8. Universidad Externado de Colombia10.
Maria del Pilar García Pachón, Directora (e.) del Departamento de Derecho del Medio Ambiente de la Universidad Externado de Colombia, solicita la inexequibilidad de las expresiones impugnadas.
En primer lugar, expone que se parte de considerar “infractor” al sujeto que posiblemente incumplió la normatividad ambiental o generó un daño al mismo. Indica que la Ley 1333 de 2009 no considera en ningún lugar que mientras se esté desarrollando el proceso se encuentra frente a un inculpado, procesado o posible infractor. Precisa que sería tanto como si en un procedimiento penal se partiera de calificar de delincuente a quien apenas está siendo investigado.
No encuentra razonable esta presunción por cuanto si bien busca protegerse un derecho de suma importancia -ambiente sano-, no responde a las leyes de la lógica y de la experiencia. Se parte de un hecho consistente en creer que todo infractor puede presentar pruebas para desvirtuar el nexo de causalidad entre su conducta y la infracción. Aduce que pareciera que el legislador desconociera que infractores no son sólo las grandes multinacionales o las empresas con alguna posibilidad de allegar al proceso múltiples estudios que demuestren, por ejemplo, que no se generó un daño al medio ambiente o que las condiciones preexistentes del ecosistema eran tales que con la actividad no se dio ningún daño.

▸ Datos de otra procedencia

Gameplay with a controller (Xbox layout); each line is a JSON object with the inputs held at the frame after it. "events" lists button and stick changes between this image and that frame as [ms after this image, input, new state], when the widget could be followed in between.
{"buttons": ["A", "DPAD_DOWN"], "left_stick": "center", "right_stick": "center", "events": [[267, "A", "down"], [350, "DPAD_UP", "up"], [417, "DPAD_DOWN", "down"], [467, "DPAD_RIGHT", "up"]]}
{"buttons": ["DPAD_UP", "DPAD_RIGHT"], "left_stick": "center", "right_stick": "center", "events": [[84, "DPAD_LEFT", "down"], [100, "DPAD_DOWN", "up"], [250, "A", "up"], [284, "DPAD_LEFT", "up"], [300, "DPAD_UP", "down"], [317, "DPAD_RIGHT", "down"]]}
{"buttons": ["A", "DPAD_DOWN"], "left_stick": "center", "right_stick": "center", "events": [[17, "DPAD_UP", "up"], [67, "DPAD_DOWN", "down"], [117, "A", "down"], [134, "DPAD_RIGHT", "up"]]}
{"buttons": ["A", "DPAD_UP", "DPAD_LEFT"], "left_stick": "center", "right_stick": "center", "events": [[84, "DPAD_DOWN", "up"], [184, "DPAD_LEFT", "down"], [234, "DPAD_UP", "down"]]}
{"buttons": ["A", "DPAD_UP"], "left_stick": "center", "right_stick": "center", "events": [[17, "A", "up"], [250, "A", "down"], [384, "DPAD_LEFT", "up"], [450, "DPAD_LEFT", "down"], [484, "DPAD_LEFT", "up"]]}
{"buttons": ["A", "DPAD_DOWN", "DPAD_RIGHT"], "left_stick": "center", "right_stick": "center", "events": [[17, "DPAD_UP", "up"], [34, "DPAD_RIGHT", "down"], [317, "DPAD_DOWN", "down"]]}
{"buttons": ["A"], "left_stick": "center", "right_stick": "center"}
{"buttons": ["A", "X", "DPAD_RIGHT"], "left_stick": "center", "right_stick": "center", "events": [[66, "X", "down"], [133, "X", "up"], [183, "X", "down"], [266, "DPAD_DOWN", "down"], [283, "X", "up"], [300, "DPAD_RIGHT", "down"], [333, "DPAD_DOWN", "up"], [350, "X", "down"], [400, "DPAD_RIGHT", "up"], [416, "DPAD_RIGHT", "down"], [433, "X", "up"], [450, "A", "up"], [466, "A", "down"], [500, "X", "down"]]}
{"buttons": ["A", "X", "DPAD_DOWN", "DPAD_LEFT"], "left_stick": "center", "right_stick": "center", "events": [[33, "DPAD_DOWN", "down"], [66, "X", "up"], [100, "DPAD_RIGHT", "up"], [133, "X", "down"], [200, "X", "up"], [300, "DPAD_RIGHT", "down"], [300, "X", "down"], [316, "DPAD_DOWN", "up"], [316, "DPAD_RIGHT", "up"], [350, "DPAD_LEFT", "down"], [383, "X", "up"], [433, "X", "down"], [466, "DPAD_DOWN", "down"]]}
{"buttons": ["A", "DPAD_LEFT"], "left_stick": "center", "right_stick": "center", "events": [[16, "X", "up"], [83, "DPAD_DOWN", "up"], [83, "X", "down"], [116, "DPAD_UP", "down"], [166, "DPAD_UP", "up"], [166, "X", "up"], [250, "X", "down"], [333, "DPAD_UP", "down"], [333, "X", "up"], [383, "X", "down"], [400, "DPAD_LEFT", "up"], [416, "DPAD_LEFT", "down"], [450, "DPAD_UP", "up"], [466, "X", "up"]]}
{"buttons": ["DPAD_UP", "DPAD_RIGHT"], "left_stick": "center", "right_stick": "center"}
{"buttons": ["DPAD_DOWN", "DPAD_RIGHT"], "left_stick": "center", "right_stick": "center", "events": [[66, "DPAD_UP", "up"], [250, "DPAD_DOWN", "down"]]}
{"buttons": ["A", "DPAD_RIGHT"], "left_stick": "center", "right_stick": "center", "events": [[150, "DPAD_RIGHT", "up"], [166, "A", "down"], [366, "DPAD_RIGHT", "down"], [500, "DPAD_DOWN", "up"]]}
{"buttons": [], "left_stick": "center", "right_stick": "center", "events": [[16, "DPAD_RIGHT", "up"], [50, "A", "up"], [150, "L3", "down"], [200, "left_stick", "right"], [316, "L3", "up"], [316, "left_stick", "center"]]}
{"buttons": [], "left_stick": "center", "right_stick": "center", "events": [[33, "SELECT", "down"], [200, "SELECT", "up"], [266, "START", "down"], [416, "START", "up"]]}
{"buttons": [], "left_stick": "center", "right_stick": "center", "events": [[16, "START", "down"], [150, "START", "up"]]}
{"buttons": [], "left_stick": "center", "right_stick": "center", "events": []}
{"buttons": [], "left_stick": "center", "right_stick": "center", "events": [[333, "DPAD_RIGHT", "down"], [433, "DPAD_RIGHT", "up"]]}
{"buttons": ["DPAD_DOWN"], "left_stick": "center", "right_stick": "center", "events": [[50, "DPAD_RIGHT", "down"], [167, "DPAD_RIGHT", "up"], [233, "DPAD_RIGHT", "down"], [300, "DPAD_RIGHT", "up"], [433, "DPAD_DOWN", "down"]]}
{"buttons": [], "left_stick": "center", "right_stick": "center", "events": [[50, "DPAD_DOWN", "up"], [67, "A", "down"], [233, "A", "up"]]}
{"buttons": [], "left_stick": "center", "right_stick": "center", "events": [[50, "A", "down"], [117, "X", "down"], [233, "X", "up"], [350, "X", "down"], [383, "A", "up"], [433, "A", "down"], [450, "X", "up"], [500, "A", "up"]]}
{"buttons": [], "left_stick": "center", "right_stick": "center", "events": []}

Expone que la presunción de culpa deja al infractor en una situación vulnerable frente a la administración, pues no es posible que en todos los casos de infracción el administrado disponga de los elementos necesarios para llevar al proceso los hechos que pueden exculparlo. Considera que en el caso de daños al medio ambiente son las autoridades ambientales las que tienen capacidad técnica para practicar las pruebas pertinentes en cada caso.
Se pregunta si es posible probar lo que no se ha hecho, si esto es lo que en últimas exige ser demostrado cuando se traslada la prueba en el procedimiento sancionatorio ambiental. Anota que la presunción establecida resulta desproporcionada para alcanzar el fin de protección ambiental toda vez que la sanción no es el único medio con que cuenta la administración para cumplir dicho objetivo. Recuerda que en la prevención del daño debería centrarse el esfuerzo de la autoridad encargada de salvaguardar los recursos naturales.
Finaliza indicando que además de vulnerarse la presunción de inocencia se desconoce el principio de legalidad por cuanto no se fija en la ley en qué casos se presumirá el dolo y la culpa, quedando al arbitrio de la administración dicha calificación, lo cual agrava aún más la situación del infractor.
V. CONCEPTO DEL PROCURADOR GENERAL DE LA NACIÓN.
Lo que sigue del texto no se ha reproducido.